Brazilian consumer products company Hypermarcas has inked a joint venture deal with Brazilian drug company Ache Laboratorios Farmaceuticos, for the creation of a biotechnological products company. The new venture, the Companhia Brasileira de Biotecnologia Farmaceutica, or Bionovis, will research, produce and market biotechnological products a project that will require an estimated investment of BRL500m ($276.5m) in a span of 5 years, Hypermarcas says. As structured, Hypermarcas will retain a 25% stake in the joint venture. Hypermarcas has seen its operating performance suffer of late as a result of its more restrictive sales terms with wholesalers, according to Moody’s latest credit opinion published November 9. Data from Capital IQ shows the company’s Ebitda margin for 2011 stood at 8.8% at the year’s close, down from 22.1% the year before. Leverage has also grown for the company on the back of a string of acquisitions.

Posted inDaily Brief

OGX Raises Campos Basin Bet

Brazilian oil company OGX has bought an additional 20% stake in the BM-C-37 and BM-C-38 blocks in the offshore Campos basin, from Maersk oil, it says. With the purchase, the terms of which were not disclosed, the company owned by Brazilian billionaire Eike Batista increases its stake in those wells to 70% and becomes the operator. Maersk will hold the remaining 30% interest in the blocks. Officials at OGX say the deal is a farm-in agreement with an upfront fee and a fixed invested amount that should help fund additional exploration in the area but no additional information is available. The partners have one more year before their exploratory license in the Campos basin expires and they plan to continue to intensify the exploration campaign over the coming months.

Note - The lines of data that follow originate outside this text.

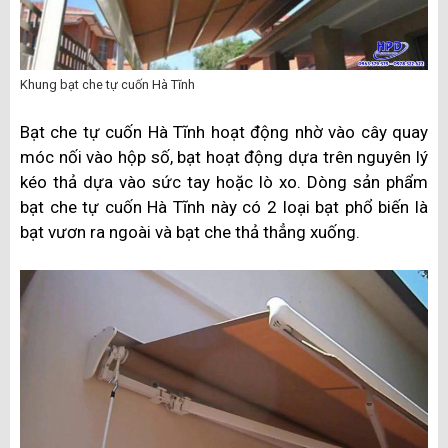
Khung bạt che tự cuốn Hà Tĩnh
Bạt che tự cuốn Hà Tĩnh hoạt động nhờ vào cây quay
móc nối vào hộp số, bạt hoạt động dựa trên nguyên lý
kéo thả dựa vào sức tay hoặc lò xo. Dòng sản phẩm
bạt che tự cuốn Hà Tĩnh này có 2 loại bạt phổ biến là
bạt vươn ra ngoài và bạt che thả thẳng xuống.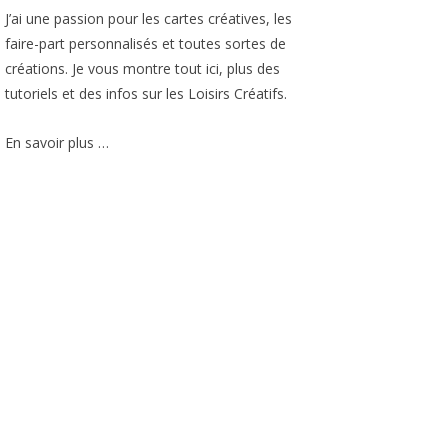
J’ai une passion pour les cartes créatives, les
faire-part personnalisés et toutes sortes de
créations. Je vous montre tout ici, plus des
tutoriels et des infos sur les Loisirs Créatifs.
En savoir plus …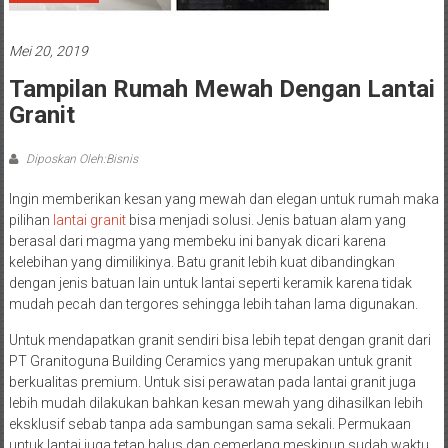
Mei 20, 2019
Tampilan Rumah Mewah Dengan Lantai
Granit
Diposkan Oleh:Bisnis
Ingin memberikan kesan yang mewah dan elegan untuk rumah maka
pilihan
lantai granit
bisa menjadi solusi. Jenis batuan alam yang
berasal dari magma yang membeku ini banyak dicari karena
kelebihan yang dimilikinya. Batu granit lebih kuat dibandingkan
dengan jenis batuan lain untuk lantai seperti keramik karena tidak
mudah pecah dan tergores sehingga lebih tahan lama digunakan.
Untuk mendapatkan granit sendiri bisa lebih tepat dengan granit dari
PT Granitoguna Building Ceramics yang merupakan untuk granit
berkualitas premium. Untuk sisi perawatan pada lantai granit juga
lebih mudah dilakukan bahkan kesan mewah yang dihasilkan lebih
eksklusif sebab tanpa ada sambungan sama sekali. Permukaan
untuk lantai juga tetap halus dan cemerlang meskipun sudah waktu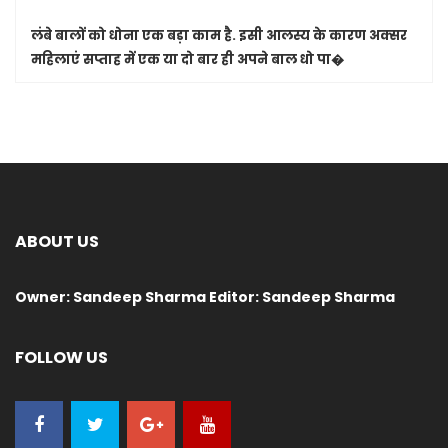
लंबे बालों को धोना एक बड़ा काम है. इसी आलस्य के कारण अक्सर
महिलाएं सप्ताह में एक या दो बार ही अपने बाल धो पा�
ABOUT US
Owner: Sandeep Sharma Editor: Sandeep Sharma
FOLLOW US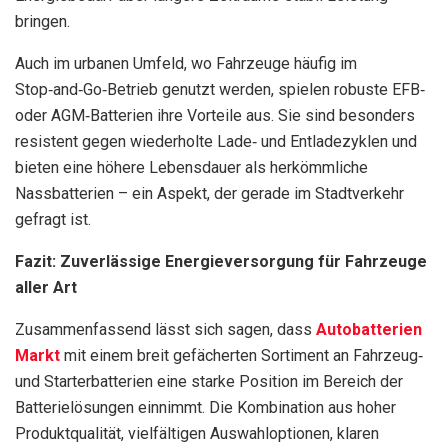
bringen.
Auch im urbanen Umfeld, wo Fahrzeuge häufig im
Stop‑and‑Go‑Betrieb genutzt werden, spielen robuste EFB‑
oder AGM‑Batterien ihre Vorteile aus. Sie sind besonders
resistent gegen wiederholte Lade‑ und Entladezyklen und
bieten eine höhere Lebensdauer als herkömmliche
Nassbatterien – ein Aspekt, der gerade im Stadtverkehr
gefragt ist.
Fazit: Zuverlässige Energieversorgung für Fahrzeuge
aller Art
Zusammenfassend lässt sich sagen, dass
Autobatterien
Markt
mit einem breit gefächerten Sortiment an Fahrzeug‑
und Starterbatterien eine starke Position im Bereich der
Batterielösungen einnimmt. Die Kombination aus hoher
Produktqualität, vielfältigen Auswahloptionen, klaren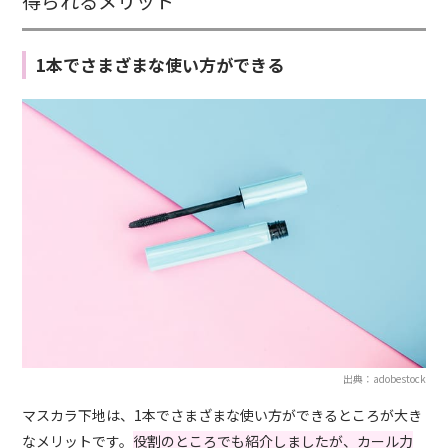
得られるメリット
1本でさまざまな使い方ができる
出典：adobestock
マスカラ下地は、1本でさまざまな使い方ができるところが大き
なメリットです。
役割のところでも紹介しましたが、カール力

The latest purchase by OGX makes the company directly responsible for drilling 6 wells in those two blocks in the Campos, an area that alone accounts for more than 75% of oil production in Brazil.

Posted inDaily Brief

Camargo Aims to Delist Developer Unit

Brazil’s Camargo Correa plans to spend up to BRL180m ($100m) to acquire all outstanding shares of its Camargo Correa Desenvolvimento Imobiliario real estate unit, it says. The conglomerate plans to hold a public tender offer to acquire all of the 38.25m shares, representing 33.85%, that it doesn’t own, for up to BRL4.70 each. It doesn’t disclose a timetable for the public offer.

Posted inDaily Brief

IFC Sees More Strategic Plays

There should be more opportunities for IFC equity investments in LatAm M&A transactions, especially regional companies expanding cross border, an official tells LatinFinance. The multilateral lender took a $200m stake in Grupo Suramericana to help the Colombian financial group purchase ING’s pension assets last year, and is open to other similar opportunities going forward. “Sura is a regional player looking to become a pension operator across countries, something that governments need. They are in the region to stay, and not going anywhere. We have seen the emergence of these kinds of companies,” Giri Jadeja, the IFC’s senior manager for LatAm and the Caribbean, says. The IFC has a position in Colombia Davivienda, another regional player expanding across borders, and potentially expanding banking to a greater portion of the population. “We are very encouraged by this and therefore we have made a change in our strategy and are looking to support [such companies],” he adds, noting that there could be other opportunities as more Europeans consider strategic exits from the region.

Posted inDaily Brief

Cemig Buys Abengoa out of JV

Companhia Energetica de Minas Gerais (Cemig) has agreed to buy the remaining 50% of the Companhia Transmissora Alianca de Energia Electrica (Taesa) JV from Spain’s Abengoa for BRL863.5m ($480m), the companies say. The deal follows last year’s sale of the initial 50% for EUR485m ($695m) in cash. The price is adjustable by inflation through the date of closing of the deal, which is subject to regulatory approval. The joint venture holds the STE, ATE, ATEII and ATE III transmission concessions, which cover 2,138 km and have been in operation for an average of 5 years. The companies do not disclose any advisors. Cemig is heard planning an equity sale for its Taesa, to be led by BTG Pactual and Bank of America Merrill Lynch.